New Kid on the Block
Every four years I prepare an article on important revisions to the USGA Handicap System. The article coincides with the quadrennial changes that occur as the USGA refines and modifies the system based upon research, user input and advancements in technology.
Some of the changes during my tenure have been profound (T-score reduction process), others controversial (Internet score posting). This year’s changes are neither, but merit explanation.
The first involves the USGA’s decision to require all golf clubs in the United States to become “licensed” to issue a Handicap Index.
What does this mean?
Basically it is “legalese” for, “every four years your club will have to fill out some minimal paperwork verifying that you are issuing handicaps properly.”
Beneath the surface, however, this step is significant.
In recent years, hundreds of websites have surfaced offering to perform handicap calculations and purporting to issue “official” handicaps. In reality, these handicaps are not official.
There is a lot more to a handicap than just math. And not every handicap earns the right to be designated as a Handicap Index. There have to be checks and balances in place to ensure that scores are posted properly and that handicaps are accurate . . . in other words, there has to be a club in which the members know each other and have an opportunity to play golf with each other. Collectively known as “peer review,” such elements compose the backbone of handicapping.
Many websites represent collections of strangers living hundreds or thousands of miles apart with no knowledge of each other and no peer review¾yet they claim authenticity. Such claims tend to weaken or dilute the meaning of what is a true Handicap Index. The licensing program, in effect, identifies the contenders and weeds out the pretenders.,/
The licensing agreement consists of a checklist of handicapping requirements. Clubs must be able to verify each statement in the affirmative¾anything less than a perfect score indicates non-compliance.

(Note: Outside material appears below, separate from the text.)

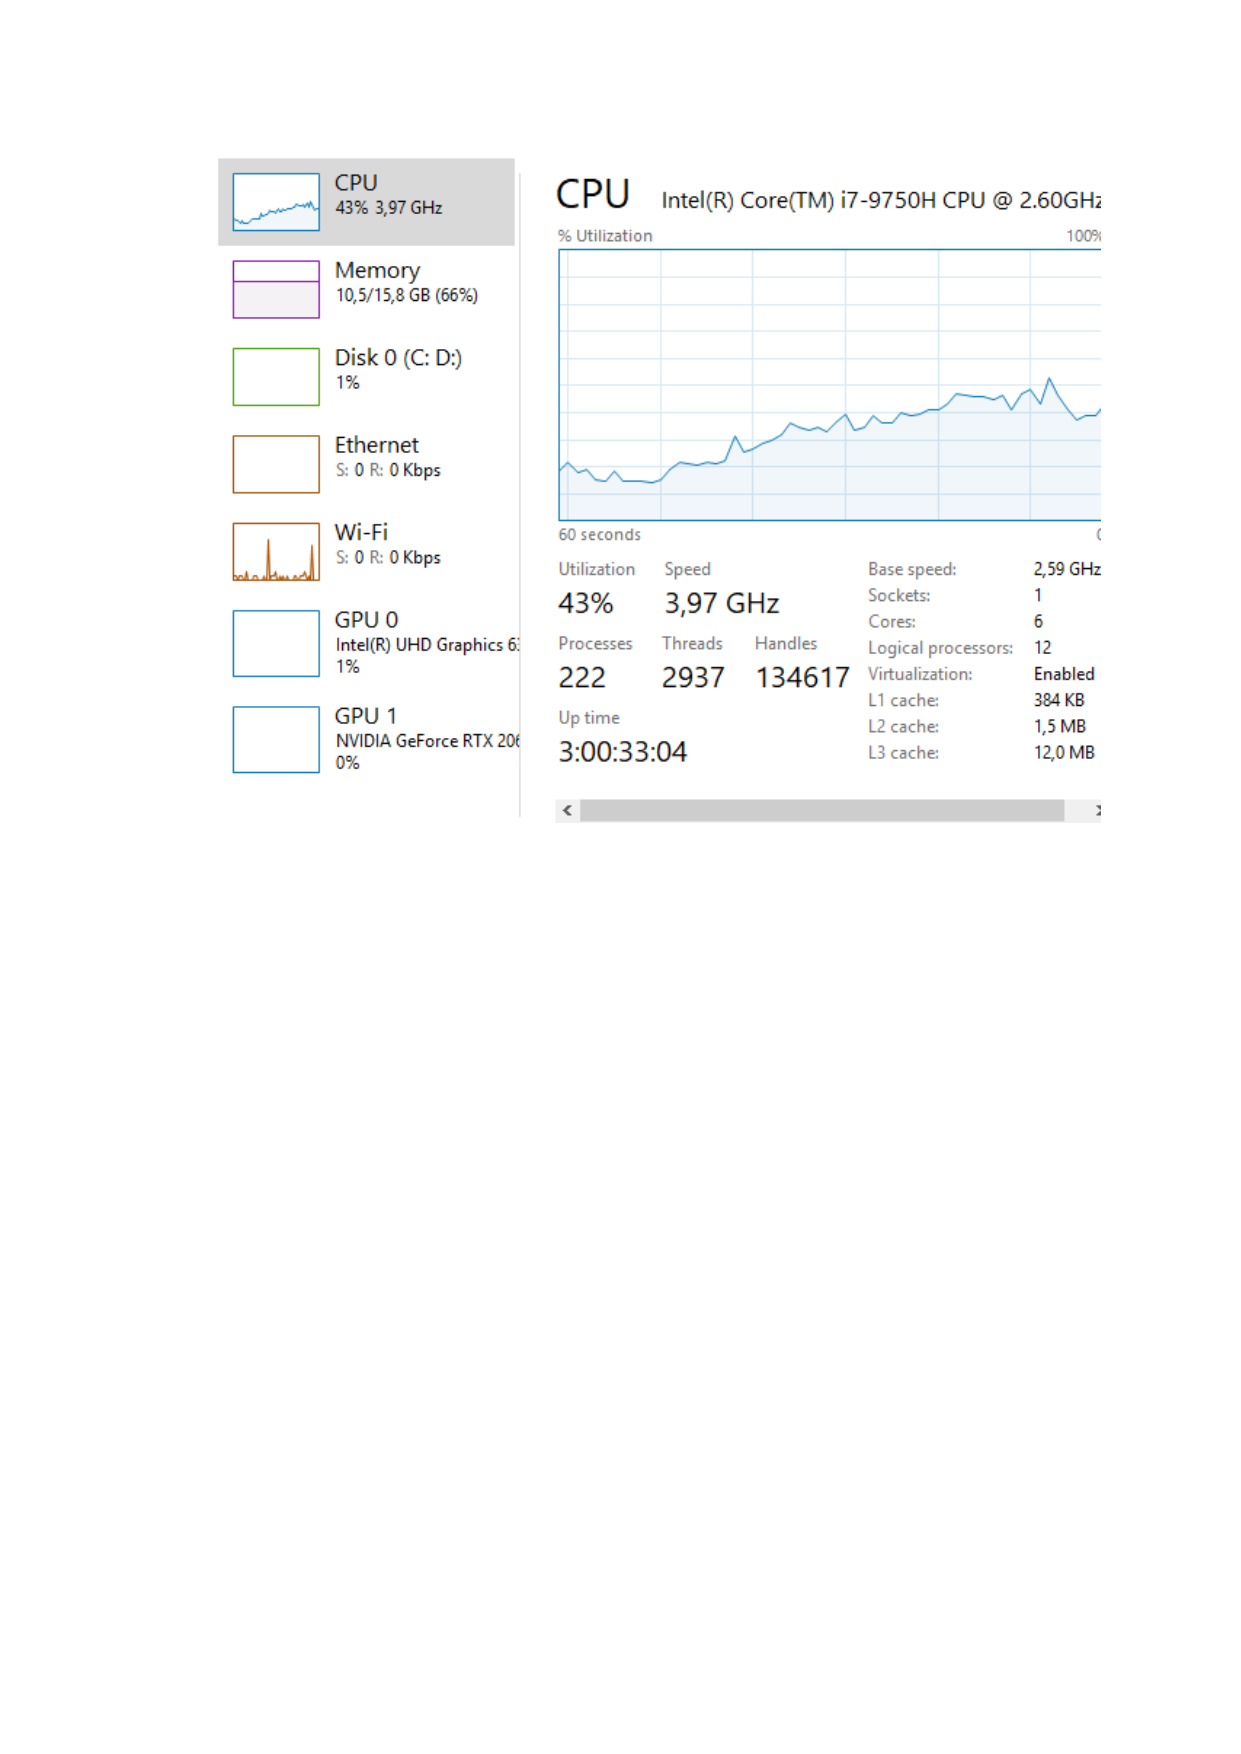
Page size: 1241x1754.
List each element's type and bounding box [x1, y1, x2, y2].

One recent checklist addition is a requirement that a club representative has successfully completed an accredited Handicap Seminar. It seems that the success of the NCGA Handicap Certification Program (and that of other associations) has not gone unnoticed and now represents an important component of handicapping.
What does all this mean to an individual golfer?
Not much. But you can rest comfortably, secure in the knowledge that every club issuing a Handicap Index is exercising the same level of care and diligence as your own club.
The second major change for 2006 involves the definition of a golf club and illustrates how the Handicap System adapts to an ever-changing world.
In prior years, there was a single, broad, all-encompassing definition of a golf club in place. Beginning in 2006, golf clubs are now broken down into three varieties or types.
Type 1s are the traditional golf clubs that play out of a particular golf course. In NCGA terms¾regular clubs.
Type 2s are clubs without real estate where the members are known to each other via business, fraternal, ethnic or social organization. This is the associate club program that the NCGA has championed for years.
Type 3s are a brand new club designation in which the membership, in general, has no prior affiliation and where the recruiting and enrollment of members is performed by solicitation to the general public (via Internet, newspaper, etc.). At first glance, these clubs resemble the website clubs I referenced above, but with some pronounced distinctions which will be obvious as the NCGA enters into the Type 3 arena.
For Type 1 and Type 2 clubs, peer review is somewhat natural. After all, Type 1 clubs have the advantage of a golf course that draws the members together and allows them to interact, and the members of Type 2 clubs are typically known to each other both on and off the course in business or social settings.
For Type 3 clubs, peer review will prove more challenging. I have often described the role of the NCGA as that of a dating service in establishing Type 3 clubs. For the most part, we are bringing strangers together and making initial introductions. It is then up to these individuals to take the necessary steps to transform this diverse collection of golfers into an authentic club that plays together and practices peer review. Because of these unique challenges, Type 3 clubs will be held to a higher peer-review standard than Type 1 or 2 clubs. Members will be required to post a minimum of three rounds per year with fellow members including one round in a club-sponsored event.
The key to Type 3 success will be an NCGA/GHIN-supplied interactive website where individuals can join on the spot, log-in and out at their convenience, sign up and pay for club tournaments, seek out fellow members for games, log their round stats, etc. Each website is easy to access and easy to administer. In the long run, the NCGA expects to open Type 3 sites in all metropolitan areas in an effort to attract brand new members, and in the long run, pass them on to existing Type 1 and 2 clubs.
So how does Type 3 impact existing clubs?
It should have little to no effect as we are targeting golfers who will be brand new to the NCGA. One significant by-product of all this effort is the same interactive website platform infrastructure being developed for the Type 3 clubs will be made available to any and all NCGA clubs. Just imagine the possibilities for your club!
Type 3 will be a win-win for all NCGA clubs!